Thermodynamics and quark susceptibilities: a Monte-Carlo approach to the PNJL model

TL;DR

This paper employs a Monte-Carlo approach to the PNJL model, incorporating fluctuations around mean fields to improve the understanding of thermodynamics and quark susceptibilities, aligning better with lattice QCD results.

Contribution

It introduces a Monte-Carlo method to the PNJL model, moving beyond mean-field approximation by including fluctuations, especially pion fields, to better match lattice QCD data.

Findings

Fluctuations cause small changes in order parameters for phase transitions.

Including fluctuations improves agreement with lattice QCD for quark susceptibilities.

Pion fields are crucial for reproducing flavor non-diagonal susceptibilities.

Abstract

The Monte-Carlo method is applied to the Polyakov-loop extended Nambu--Jona-Lasinio (PNJL) model.
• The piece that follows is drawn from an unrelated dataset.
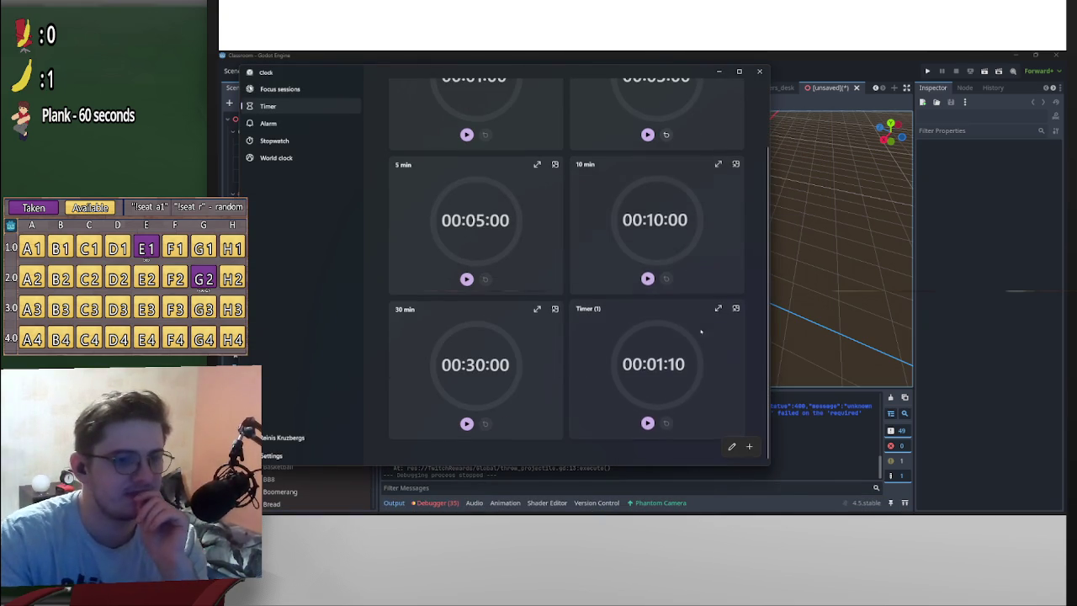
{"action": "scroll", "coordinate": [647, 406], "scroll_direction": "up", "scroll_amount": 2}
This leads beyond the saddle-point approximation in a mean-field calculation and introduces fluctuations around the mean fields. We study the impact of fluctuations on the thermodynamics of the model, both in the case of pure gauge theory and including two quark flavors. In the two-flavor case, we calculate the second-order Taylor expansion coefficients of the thermodynamic grand canonical partition function with respect to the quark chemical potential and present a comparison with extrapolations from lattice QCD. We show that the introduction of fluctuations produces only small changes in the behavior of the order parameters for chiral symmetry restoration and the deconfinement transition. On the other hand, we find that fluctuations are necessary in order to reproduce lattice data for the flavor non-diagonal quark susceptibilities. Of particular importance are pion fields, the contribution of which is strictly zero in the saddle point approximation.